A recent article highlighted how big data is being used in political campaigns in America. Instead of campaigning in neighbourhoods with homogenous content, every approach at a door, every letter and TV commercial can be tailored to fit the voter being targeted – all based on an app that provides publicly available data.
“It’s a completely different environment,” said Stephanie Sharp, a Johnson County officeholder and consultant who uses and sells a version of the app. “There’s a gold mine of data. … You’re not cold calling when knocking on doors anymore. You know a little bit about your relationship with someone.”
From the price paid for a home, to past likes, shares, and tweets on Facebook and Twitter, everything is being incorporated to give candidates and election teams more information on the demographics they are and should be targeting.
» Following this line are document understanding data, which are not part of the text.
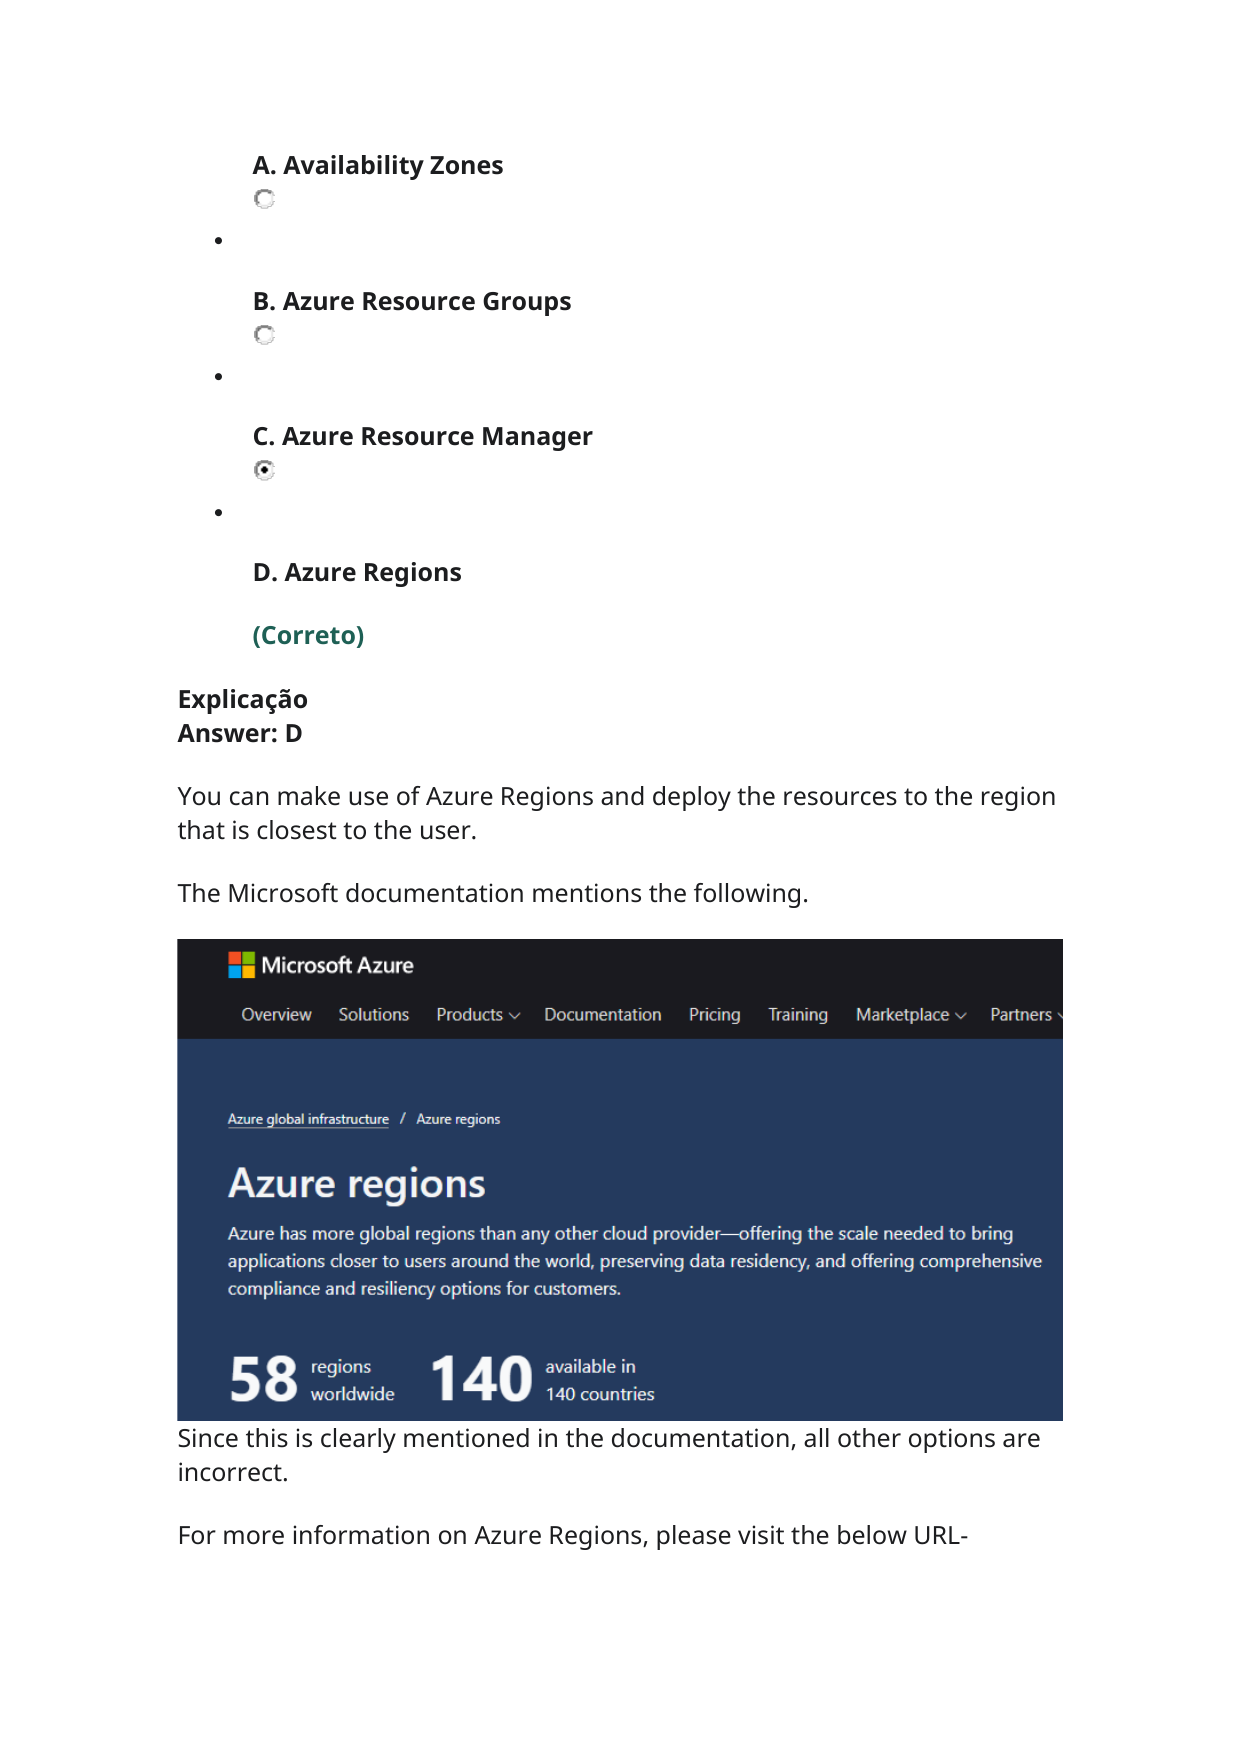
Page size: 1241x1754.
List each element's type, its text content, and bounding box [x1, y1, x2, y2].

text The Microsoft documentation mentions the following. [177, 876, 1063, 910]
text You can make use of Azure Regions and deploy the resources to the region that is closest to the user. [177, 778, 1063, 847]
text A. Availability Zones [252, 148, 1063, 182]
text (Correto) [252, 618, 1063, 652]
text Since this is clearly mentioned in the documentation, all other options are incorrect. [177, 1421, 1063, 1488]
picture [177, 939, 1063, 1421]
text C. Azure Resource Manager [252, 419, 1063, 453]
text For more information on Azure Regions, please visit the below URL- [177, 1518, 1063, 1552]
text D. Azure Regions [252, 555, 1063, 589]
text Explicação [177, 681, 1063, 715]
text Answer: D [177, 715, 1063, 749]
text B. Azure Resource Groups [252, 283, 1063, 317]
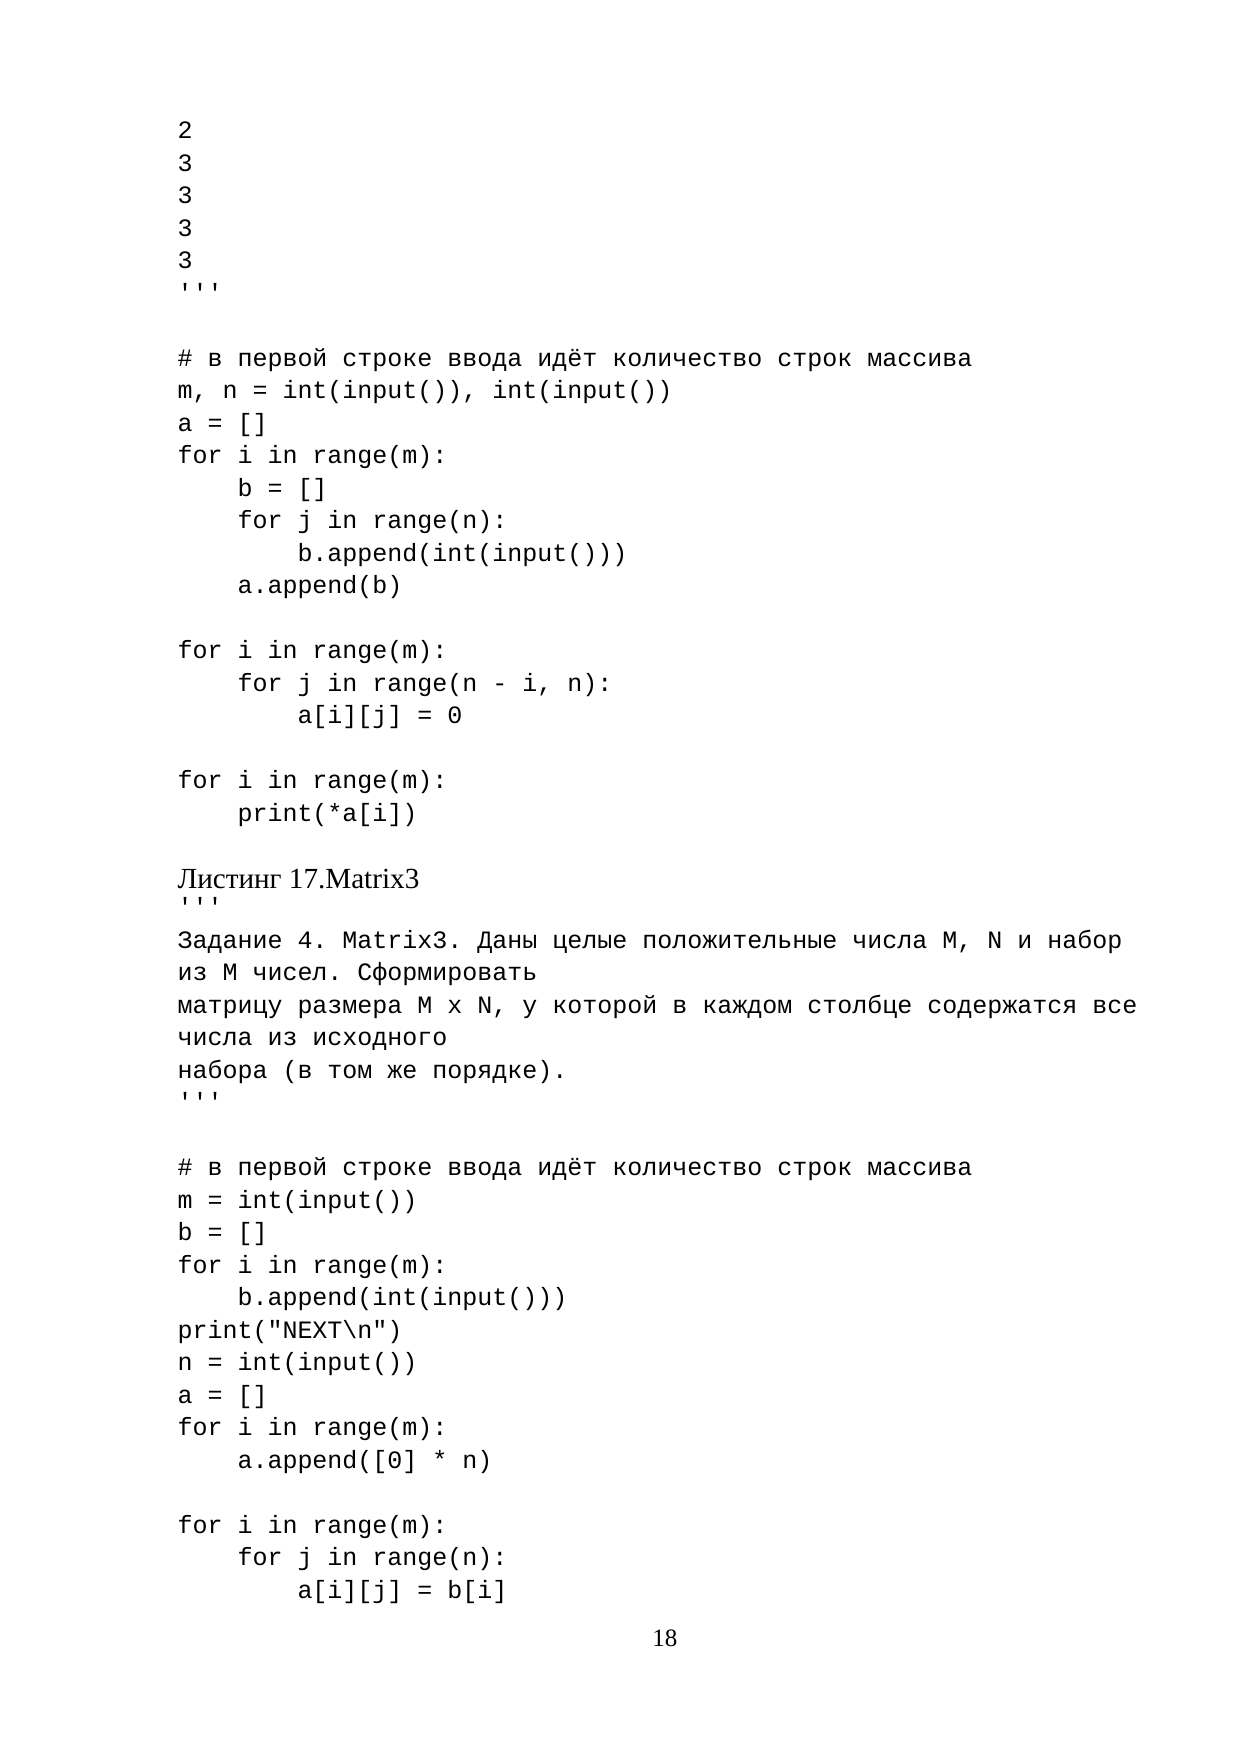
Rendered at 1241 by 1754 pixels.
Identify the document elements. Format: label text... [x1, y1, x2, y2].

text for i in range(m): [177, 768, 1152, 796]
text print("NEXT\n") [177, 1317, 1152, 1346]
text 2 [177, 118, 1152, 146]
text Задание 4. Matrix3. Даны целые положительные числа M, N и набор из M чисел. Сформировать [177, 927, 1152, 988]
text 3 [177, 151, 1152, 179]
text a.append([0] * n) [177, 1447, 1152, 1476]
text a.append(b) [177, 573, 1152, 601]
text b.append(int(input())) [177, 541, 1152, 569]
text b.append(int(input())) [177, 1285, 1152, 1313]
text b = [] [177, 1220, 1152, 1248]
text for i in range(m): [177, 1415, 1152, 1443]
text ''' [177, 895, 1152, 923]
text 3 [177, 216, 1152, 244]
text матрицу размера M x N, у которой в каждом столбце содержатся все числа из исходного [177, 992, 1152, 1053]
text Листинг 17.Matrix3 [177, 861, 1152, 895]
text ''' [177, 1090, 1152, 1118]
text b = [] [177, 476, 1152, 504]
text m, n = int(input()), int(input()) [177, 378, 1152, 406]
text a[i][j] = b[i] [177, 1577, 1152, 1606]
text for i in range(m): [177, 443, 1152, 471]
text 3 [177, 248, 1152, 276]
text print(*a[i]) [177, 801, 1152, 829]
text a = [] [177, 411, 1152, 439]
text n = int(input()) [177, 1350, 1152, 1378]
text m = int(input()) [177, 1187, 1152, 1216]
text for j in range(n - i, n): [177, 671, 1152, 699]
text for j in range(n): [177, 1545, 1152, 1573]
text for i in range(m): [177, 1512, 1152, 1541]
text # в первой строке ввода идёт количество строк массива [177, 1155, 1152, 1183]
text for i in range(m): [177, 1252, 1152, 1281]
text a[i][j] = 0 [177, 703, 1152, 731]
text for i in range(m): [177, 638, 1152, 666]
text # в первой строке ввода идёт количество строк массива [177, 346, 1152, 374]
text for j in range(n): [177, 508, 1152, 536]
text набора (в том же порядке). [177, 1057, 1152, 1086]
text 3 [177, 183, 1152, 211]
text ''' [177, 281, 1152, 309]
text a = [] [177, 1382, 1152, 1411]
For the democratic process, this is an uncertain practice. On the one hand, the app is — theoretically — paving the way for underfunded candidates to successfully contest an election, thereby levelling the playing field. On the other hand, seeing the massive success Obama had with social media campaigns has led all sides to a re-think how to best capture the electorate.
“Marrying grassroots politics with technology and analytics, they [the Obama campaign] successfully contacted, persuaded and turned out their margin of victory,” the Republican party’s own post-election study found. “There are many lessons to be learned from their efforts.”
However, since all the messages will now be custom-made, based on the information available about the targeted voter’s buying habits and more, fact checking all the statements made by the candidates will leave voters with the task of discerning fact from political storytelling.